The liberalism that Newman opposed has been regnant now for a good four decades. And the results are what Newman anticipated. Western Christianity has become a congeries of a happy-clappy moralism, nostalgia for the quaint, faux spiritualities, and fumbling forays into political action. Even much of American Catholicism is tempted to image our non-dogmatic Protestant churches. Balkanized into innumerable ideological sects, and preaching only to their respective choirs, Christian churches have long since ceased to articulate any integral cultural vision.
Not that this liberalism hasn’t been showing signs of hemorrhaging for some time. (Whether or not the recent market collapse is a harbinger of the liberal mind’s inevitable descent into imbecility remains to be seen.) And if anyone has had intimations of the demise of Western liberalism, it has been Benedict XVI. Surely, if and when the pope does beatify Newman, it will not be so much because the recognition is long overdue, but because the Englishman’s moment has finally come. For if Newman spent his life warning us of modernity’s toxicity, now that the patient has entered a terminal state, we just might be ready to hear the cardinal again for the first time.

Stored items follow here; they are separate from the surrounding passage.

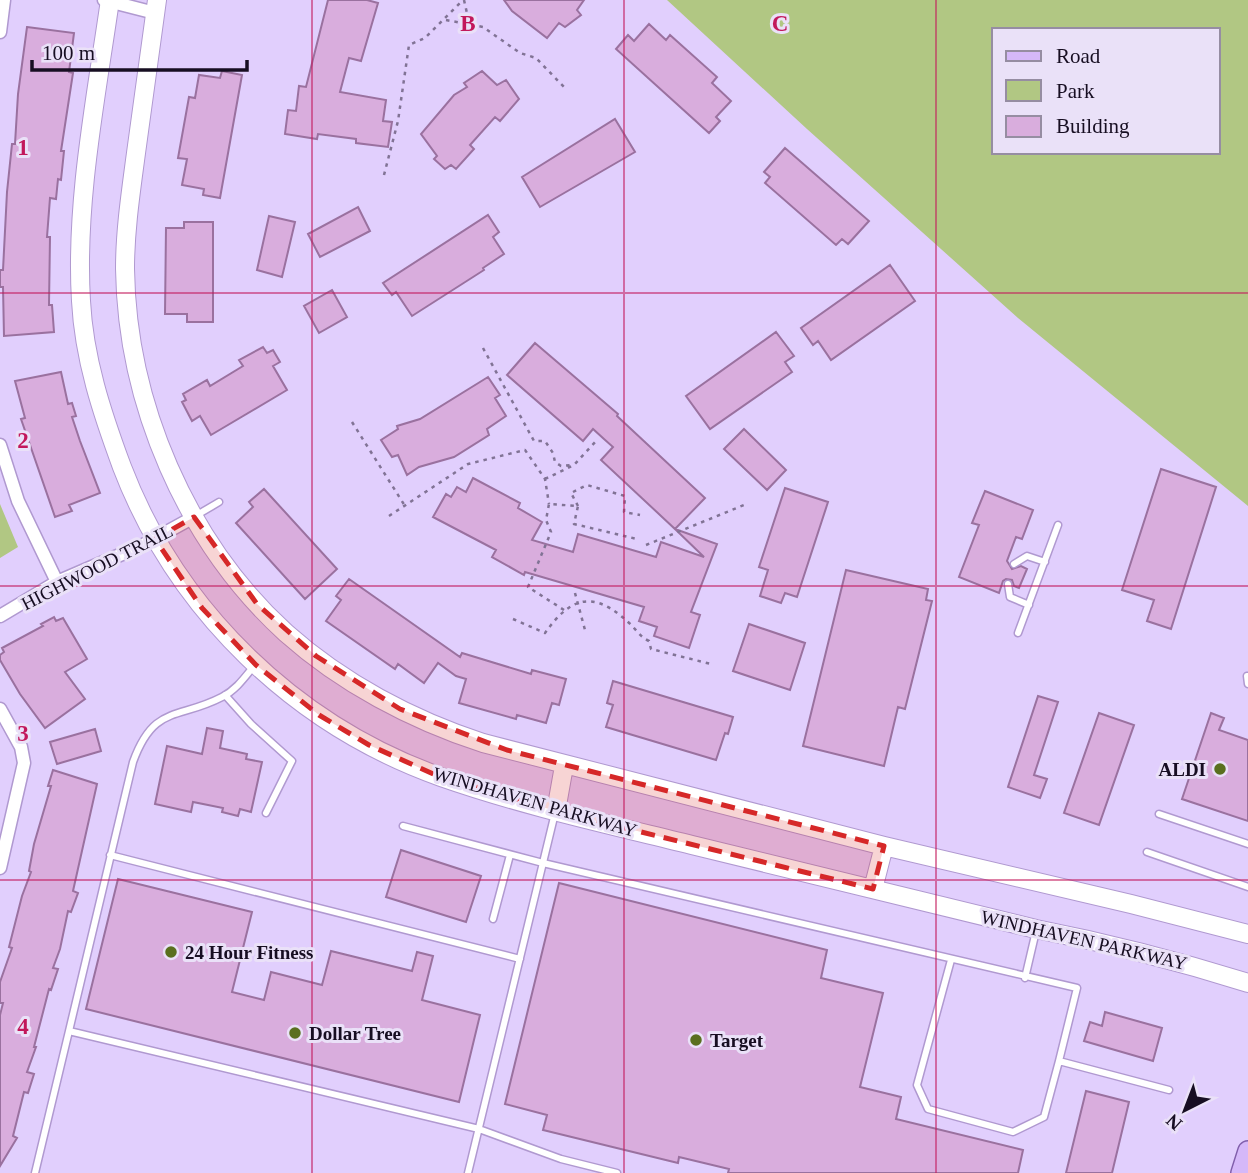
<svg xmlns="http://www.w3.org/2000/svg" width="1248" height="1173" font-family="'Times New Roman',serif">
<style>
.green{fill:#b1c783;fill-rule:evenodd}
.building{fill:#d9addd;stroke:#9a719f;stroke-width:2}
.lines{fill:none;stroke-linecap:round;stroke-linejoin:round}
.lane-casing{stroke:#b099d0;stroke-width:9}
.street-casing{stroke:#b099d0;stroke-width:15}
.secondary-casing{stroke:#b099d0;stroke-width:20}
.primary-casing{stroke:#805eab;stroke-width:22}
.path{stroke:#817395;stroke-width:2.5;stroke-dasharray:3.5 5;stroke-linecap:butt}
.lane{stroke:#fff;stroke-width:6}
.street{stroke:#fff;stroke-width:12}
.secondary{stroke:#fff;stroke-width:18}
.primary{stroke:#d5b8f9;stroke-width:19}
.marked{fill:#d62828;fill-opacity:0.2;stroke:#d62828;stroke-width:5;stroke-dasharray:14 9;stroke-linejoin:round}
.grid{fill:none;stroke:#c2185b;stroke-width:2;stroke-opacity:0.55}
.poi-dot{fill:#5a6f1f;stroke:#eae1f8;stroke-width:2.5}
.labels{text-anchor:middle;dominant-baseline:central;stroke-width:6;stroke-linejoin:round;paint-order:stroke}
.street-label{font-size:19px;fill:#170e22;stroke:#eae1f8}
.poi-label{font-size:19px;font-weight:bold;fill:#170e22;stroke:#eae1f8;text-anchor:start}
.grid-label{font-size:23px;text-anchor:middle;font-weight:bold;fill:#c2185b;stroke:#eae1f8;stroke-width:6;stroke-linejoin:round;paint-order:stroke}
</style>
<rect width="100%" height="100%" fill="#e1cffd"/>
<path class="green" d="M667 0H1248V506L1018 318 807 129ZM994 30H1218V152H994Z
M0 504 18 547 0 558Z"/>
<path class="building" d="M328 0H367L378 3 361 61 349 58 340 92 386 100 383 121 392 122 388 147 356 143V139L318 134 317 139 285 134 288 110 296 111 299 86 306 87Z
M504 0H584L577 10 581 15 565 27 559 23 547 38 512 11Z
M649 24 666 40 670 35 717 77 712 83 731 101 716 117 720 121 709 133 616 49 628 35 634 41Z
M27 27 74 33 69 72 73 73 61 151H64L61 180 58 179 56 199 50 198 47 237H50L49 305H52L54 332 4 336 3 287H0V270H3L7 192 12 144H15L18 94Z
M222 71 242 75 220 198 203 195 204 189 182 185 187 159 178 158 189 97 195 98 199 75 220 78Z
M482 71 497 85 506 80 519 99 500 121 495 117 470 145 474 149 456 169 451 165 445 169 434 159 437 156 421 134 454 95 467 87 464 83Z
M615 119 635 152 540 207 522 177Z
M785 148 869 221 848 244 842 239 836 245 765 183 770 177 764 172Z
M358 207 370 231 320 257 308 234Z
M488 215 499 232 493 237 504 254 483 268 484 270 412 316 396 292 392 295 383 283Z
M269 216 295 222 282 277 257 270Z
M184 222H213V322H187V314H165L166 228H184Z
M890 265 915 301 831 360 818 341 813 345 801 328Z
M332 290 347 317 319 333 304 306Z
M776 332 794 356 785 362 792 372 710 429 686 396Z
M535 343 618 414 617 416 705 498 675 529 601 460 613 447 604 439 593 429 583 441 507 375Z
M263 347 267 353 273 350 280 362 273 366 287 390 211 435 200 416 192 421 182 402 186 400 183 394 207 380 210 386 243 366 239 360Z
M61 372 68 404 72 403 76 416 72 417 80 441 100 493 69 505 72 511 55 517 21 419 25 418 15 381Z
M488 377 500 395 495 398 506 416 487 429 489 435 454 457 419 467 407 475 398 455 392 457 381 440 398 429 397 426 420 419Z
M744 429 786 470 767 490 724 449Z
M1161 469 1216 487 1171 629 1147 621 1154 600 1122 590Z
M473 478 520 503 518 508 542 522 532 540 573 552 578 534 656 557 661 542 704 557 675 529 717 544 691 612 700 615 689 648 654 636 657 627 639 621 644 607 525 572 524 575 492 557 496 550 433 517 446 494 451 497 457 487 466 492Z
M785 488 828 502 797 597 785 593 781 603 760 596 768 570 759 567Z
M264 489 337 569 305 599 236 523 253 507 249 502Z
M985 491 1033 510 1022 539 1016 537 1007 561 1012 569 1021 566 1027 569 1019 588 1014 586 1012 580 1006 579 1003 581 999 593 959 577 979 525 972 523Z
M846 570 928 589 926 600 932 601 905 709 898 707 884 766 803 746Z
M349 579 460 657 462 653 531 674 532 670 566 679 559 705 552 703 546 723 517 715 516 719 459 703 466 679 456 676 438 663 424 683 398 664 395 669 326 621 341 600 336 596Z
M54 617 56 621 63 618 87 659 65 672 85 699 45 728 20 694 0 660V655L4 652 2 648 43 626 41 624Z
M749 624 805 643 790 690 733 671Z
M613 681 733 717 728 734 725 733 716 760 606 727 613 705 607 703Z
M1038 696 1058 702 1034 775 1047 779 1040 798 1008 787Z
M1099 713 1134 725 1099 825 1064 813Z
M1211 713 1224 718 1219 730 1248 740V821L1182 799Z
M207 728 223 731 220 748 247 754 246 759 262 762 251 812 240 809 238 816 222 812 223 808 193 802 191 812 155 804 167 746 202 754Z
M95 729 101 751 57 764 50 742Z
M53 770 97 784 73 891 78 893 71 912 68 911 60 949 53 968 58 969 51 990 49 989 34 1047H36L27 1072 34 1074 28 1093 24 1092 13 1136 17 1138 0 1166V1015L3 1003H0V982L12 948 9 947 22 896 31 872 29 871 34 844 51 786H48Z
M401 850 481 876 466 922 386 897Z
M118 879 252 912 232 992 264 1000 271 972 322 985 331 951 412 971 417 952 433 956 422 1000 480 1015 459 1102 86 1009Z
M559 883 827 950 821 978 883 993 860 1087 901 1097 896 1119 1023 1150 1018 1173H728L729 1169 679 1157 678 1163 543 1130 547 1115 505 1104Z
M1105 1012 1162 1028 1153 1061 1084 1041 1090 1022 1102 1026Z
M1086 1091 1129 1102 1112 1173H1066Z"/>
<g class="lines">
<g class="lane-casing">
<path id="lane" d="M197 515 219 502
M1014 564 1027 556 1045 562
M1008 584 1010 597 1029 605
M1018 633 1058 525
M1247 676 1248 684
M225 695 251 724 292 761 266 813
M1159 814 1248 844
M403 826 543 863 1077 988 1059 1061
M1147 852 1248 887
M110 855 520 959
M493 919 510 855
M951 960 917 1085 928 1109 1013 1132 1044 1117 1059 1061 1169 1090
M1025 978 1036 931
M69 1031 133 762C154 704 178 720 222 697 236 690 245 677 254 666
M35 1173 69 1031 479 1129 561 1159 617 1173
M468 1173 555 813"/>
</g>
<g class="street-casing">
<path id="street" d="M104 0 155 13
M0 32 4 0
M0 445 18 501 57 582
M0 616 57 582 143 545 194 517
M0 709 21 747 24 763 0 868"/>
</g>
<g class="secondary-casing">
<path id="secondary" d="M110 0C96 98 75 203 81 301 84 359 102 413 122 467 177 611 295 725 441 777 524 806 611 825 696 846 809 874 923 901 1036 929 1108 943 1178 961 1248 983
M157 0C150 51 143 102 136 153 131 191 125 230 125 269 127 403 186 542 286 633 342 683 412 720 483 743L884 846 1131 904 1248 934
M556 811 564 766
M873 889 884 846"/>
</g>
<g class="primary-casing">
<path id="primary" d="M1241 1173 1248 1151"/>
</g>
<path class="path" d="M464 0 469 22
M446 20 483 27 520 53 536 58 564 87
M384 175 398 121 409 45 425 38 463 0
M483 348 534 441H545L553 453 555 462 561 466 574 465
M352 422 405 506
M545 479 574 465 597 440
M578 506 571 493 587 485 625 496 624 512 640 515
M389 516 468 464 525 450 545 479 549 504
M646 545 744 505
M575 593 585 630
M564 610 528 587 551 532 546 520 549 504 578 506 574 524 637 539
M513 619 545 633C572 595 594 591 628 622 636 629 640 637 649 641L651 649 711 664"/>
<use href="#lane" class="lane"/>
<use href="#street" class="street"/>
<use href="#secondary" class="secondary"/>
<use href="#primary" class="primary"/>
</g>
<path class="marked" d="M194 517 257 604 316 656 400 709 507 750 884 846 873 889 556 811 440 777 369 745 319 715 256 665 202 608 155 539Z"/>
<path class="grid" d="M312 0V1173M624 0V1173M936 0V1173M0 293H1248M0 586H1248M0 880H1248"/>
<g class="poi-dot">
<circle cx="1220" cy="769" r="7"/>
<circle cx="171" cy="952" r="7"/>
<circle cx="295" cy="1033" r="7"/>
<circle cx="696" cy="1040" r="7"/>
</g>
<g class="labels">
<g class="street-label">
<text transform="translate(97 567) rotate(-27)">HIGHWOOD TRAIL</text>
<text transform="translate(535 802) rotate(16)">WINDHAVEN PARKWAY</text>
<text transform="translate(1084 940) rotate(13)">WINDHAVEN PARKWAY</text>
</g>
<g class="poi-label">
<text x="1206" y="769" text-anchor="end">ALDI</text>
<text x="185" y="952">24 Hour Fitness</text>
<text x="309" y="1033">Dollar Tree</text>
<text x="710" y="1040">Target</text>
</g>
</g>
<g class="grid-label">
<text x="468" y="31">B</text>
<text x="780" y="31">C</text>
<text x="23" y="155">1</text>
<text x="23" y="448">2</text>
<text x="23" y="741">3</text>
<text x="23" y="1034">4</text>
</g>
<rect x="992" y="28" width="228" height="126" fill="#eae1f8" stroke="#968da2" stroke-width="2"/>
<rect x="1006" y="51" width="35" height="10" fill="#d5b8f9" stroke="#968da2" stroke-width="2"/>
<text x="1056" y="63" font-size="21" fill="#170e22">Road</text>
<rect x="1006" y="80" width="35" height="21" fill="#b1c783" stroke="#968da2" stroke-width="2"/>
<text x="1056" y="98" font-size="21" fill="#170e22">Park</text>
<rect x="1006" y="116" width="35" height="21" fill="#d9addd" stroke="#968da2" stroke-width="2"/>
<text x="1056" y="133" font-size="21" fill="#170e22">Building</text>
<g transform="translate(1185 1110) rotate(222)" stroke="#eae1f8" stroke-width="5" paint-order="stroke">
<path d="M0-5L12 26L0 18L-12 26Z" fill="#170e22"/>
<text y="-10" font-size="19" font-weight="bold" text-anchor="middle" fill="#170e22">N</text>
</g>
<path d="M32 60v10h215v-10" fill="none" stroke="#170e22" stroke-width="3.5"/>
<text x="42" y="60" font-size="21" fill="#170e22" stroke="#eae1f8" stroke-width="5" paint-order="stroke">100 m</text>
</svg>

Two empty graves. This is as it should be. For if Dr. Newman had remained in the humble earth that was his first abode, we would have continued to memorialize him as one more eminent Victorian who wrote great prose and fussed over irrelevant religious questions. And if John Henry Cardinal Newman had come to rest in the marmoreal splendor of the Birmingham Oratory, we would have been seduced by the unavoidable triumphalism of the church militant. As it is, standing in the presence of a body that has evanesced completely, we are confronted by the gritty fact that however much we like to pretend we’re at home in modernity, each of us belongs elsewhere. That now, even after we’ve elected yet another hope to believe in, here we have no abiding city.
The Rev. David Lewis Stokes Jr., a Catholic priest and a former Episcopal priest, is an associate professor of theology at Providence College.